Funds of funds feel the squeeze


Date: Monday, May 7, 2007
Author: Steve Johnson, Financial Times

Funds of hedge funds are set to come under increasing pressure as institutional investors become more comfortable investing in hedge funds directly and low-cost synthetic replication strategies become more widely available, it is being claimed.

The growth of multi-strategy hedge funds and a push by consultants into hedge fund intermediation are also seen as potentially lessening the need for costly funds of funds.

While the imminent demise of the $700bn (350bn, 516bn) fund of hedge funds industry is extremely unlikely, there are indications that pressure on fees is starting to build.

"We are seeing fee pressure, fund of funds fees are definitely coming down," said Peter Harrison, chief executive of MPC Investors, a London-based hedge fund group. "We are seeing 70 basis points and no performance fee."

Chris Woods, senior managing director of absolute return strategies at State Street Global Advisors, added: "The rate of flow into funds of hedge funds has decreased. It would be foolish to say they are a thing of the past, but we will see more pressure on fees."

Funds of funds have been big winners from the growing institutionalisation of the hedge fund industry. Few pension funds have the governance and research capabilities to select their own hedge funds directly, while consultants have struggled to build the knowledge base to fill this void.

However, there have been increasing grumbles of discontent over the cost of investing via a fund of funds.

Data from Chicago-based Hedge Fund Research suggests fund of funds' charges have fallen marginally to a 1.3 per cent flat fee and an 8 per cent performance levy in recent years, but this is on top of the 2 and 20 often levied by the underlying hedge funds. Listed UK funds of funds still typically charge 1.5 and 10.

Mr Harrison believes consultants, from traditional actuarial houses to specialist alternative investment advisers such as Albourne Partners and Liability Solutions, are now up to the job of ushering institutional investors into appropriate hedge funds - in spite of the regular poaching of consultants by funds of funds.

"Consultants' knowledge and awareness are improving massively. If you compare them with where they were 12 months ago, they are streets ahead," he said.
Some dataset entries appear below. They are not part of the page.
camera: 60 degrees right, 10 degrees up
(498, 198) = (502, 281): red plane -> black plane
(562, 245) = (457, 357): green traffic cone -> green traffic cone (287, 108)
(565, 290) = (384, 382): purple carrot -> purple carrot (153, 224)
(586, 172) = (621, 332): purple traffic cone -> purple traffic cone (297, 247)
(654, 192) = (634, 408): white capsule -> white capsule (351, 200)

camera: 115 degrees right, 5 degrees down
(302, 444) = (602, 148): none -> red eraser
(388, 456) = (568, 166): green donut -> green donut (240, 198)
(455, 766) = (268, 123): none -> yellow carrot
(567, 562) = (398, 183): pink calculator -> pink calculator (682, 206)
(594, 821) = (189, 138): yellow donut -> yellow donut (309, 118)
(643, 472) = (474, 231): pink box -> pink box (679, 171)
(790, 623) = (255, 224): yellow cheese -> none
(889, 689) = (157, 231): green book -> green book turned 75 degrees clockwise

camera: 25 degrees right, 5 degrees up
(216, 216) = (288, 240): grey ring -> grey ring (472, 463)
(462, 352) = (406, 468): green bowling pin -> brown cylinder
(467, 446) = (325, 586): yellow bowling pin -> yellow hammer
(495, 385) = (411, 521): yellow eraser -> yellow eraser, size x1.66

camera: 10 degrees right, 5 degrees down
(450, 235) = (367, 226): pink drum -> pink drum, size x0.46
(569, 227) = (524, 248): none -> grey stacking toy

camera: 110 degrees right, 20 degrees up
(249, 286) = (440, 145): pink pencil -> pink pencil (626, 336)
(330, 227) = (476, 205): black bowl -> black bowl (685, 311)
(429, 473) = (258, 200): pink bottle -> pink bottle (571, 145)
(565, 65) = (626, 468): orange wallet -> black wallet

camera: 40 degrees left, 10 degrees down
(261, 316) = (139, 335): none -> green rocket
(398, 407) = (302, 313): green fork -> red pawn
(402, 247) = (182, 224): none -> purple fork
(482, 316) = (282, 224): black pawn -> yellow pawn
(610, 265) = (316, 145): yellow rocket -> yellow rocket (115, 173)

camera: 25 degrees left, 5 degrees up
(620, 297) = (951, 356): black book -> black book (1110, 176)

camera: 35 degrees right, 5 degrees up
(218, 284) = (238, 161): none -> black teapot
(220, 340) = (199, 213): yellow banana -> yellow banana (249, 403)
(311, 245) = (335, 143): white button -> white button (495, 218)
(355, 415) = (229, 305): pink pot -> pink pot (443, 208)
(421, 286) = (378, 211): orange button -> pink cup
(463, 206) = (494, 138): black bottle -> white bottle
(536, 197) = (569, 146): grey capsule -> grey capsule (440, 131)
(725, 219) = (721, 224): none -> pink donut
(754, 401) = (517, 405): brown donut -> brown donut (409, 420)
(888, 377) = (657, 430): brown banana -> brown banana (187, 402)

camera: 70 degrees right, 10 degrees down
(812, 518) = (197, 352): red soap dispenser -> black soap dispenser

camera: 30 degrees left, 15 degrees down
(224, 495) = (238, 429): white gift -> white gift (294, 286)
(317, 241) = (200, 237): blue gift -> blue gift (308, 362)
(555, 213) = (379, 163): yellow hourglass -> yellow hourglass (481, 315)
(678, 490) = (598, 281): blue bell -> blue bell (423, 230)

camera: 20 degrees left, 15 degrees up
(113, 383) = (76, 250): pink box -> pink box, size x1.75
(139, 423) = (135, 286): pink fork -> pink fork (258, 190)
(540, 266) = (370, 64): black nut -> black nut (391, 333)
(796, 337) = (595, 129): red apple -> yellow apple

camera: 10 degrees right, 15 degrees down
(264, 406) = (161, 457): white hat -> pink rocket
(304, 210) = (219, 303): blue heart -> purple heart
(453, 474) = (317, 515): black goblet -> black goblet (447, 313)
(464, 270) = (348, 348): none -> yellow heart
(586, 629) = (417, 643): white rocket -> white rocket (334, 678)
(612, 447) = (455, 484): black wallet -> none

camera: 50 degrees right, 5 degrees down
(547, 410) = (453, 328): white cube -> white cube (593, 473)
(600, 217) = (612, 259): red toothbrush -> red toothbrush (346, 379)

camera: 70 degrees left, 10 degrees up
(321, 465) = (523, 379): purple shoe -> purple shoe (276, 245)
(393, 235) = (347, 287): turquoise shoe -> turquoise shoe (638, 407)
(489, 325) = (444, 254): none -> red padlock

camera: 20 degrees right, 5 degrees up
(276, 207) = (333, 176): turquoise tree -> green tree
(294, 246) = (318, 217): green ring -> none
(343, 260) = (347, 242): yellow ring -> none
"The consultant is the gatekeeper maintaining the quality standards and can potentially win hands down because of their fees, typically just 5-10 basis points. Ninety per cent of pension money is going to funds of funds, but when pension funds get to critical mass that figure will be much less."

David Butler, founding member of Kinetic Partners, a hedge fund consultancy, said: "I think the US model is starting to make a presence here. Large pension schemes in the US have their own due diligence team and their own seeding for new managers. That hasn't come across the Atlantic yet, but that is probably the next stage of the evolution.

"Many fund of funds managers are starting to specialise to try and differentiate themselves," said Mr Butler, who also saw funds of funds reacting by seeking to develop links with retail investors.

Mr Woods sees European institutions switching from funds of hedge funds to direct investment as they develop greater confidence in the asset class, a pattern seen in the US. He also believes funds of funds will come under pressure from multi-strategy funds, which combine a variety of single-strategy hedge funds operated by the same management group and, according to some academic research, tend to outperform.

Mr Woods also saw fund of funds being squeezed by the launch of synthetic hedge fund replication strategies, which several investment banks have launched and SSGA is developing.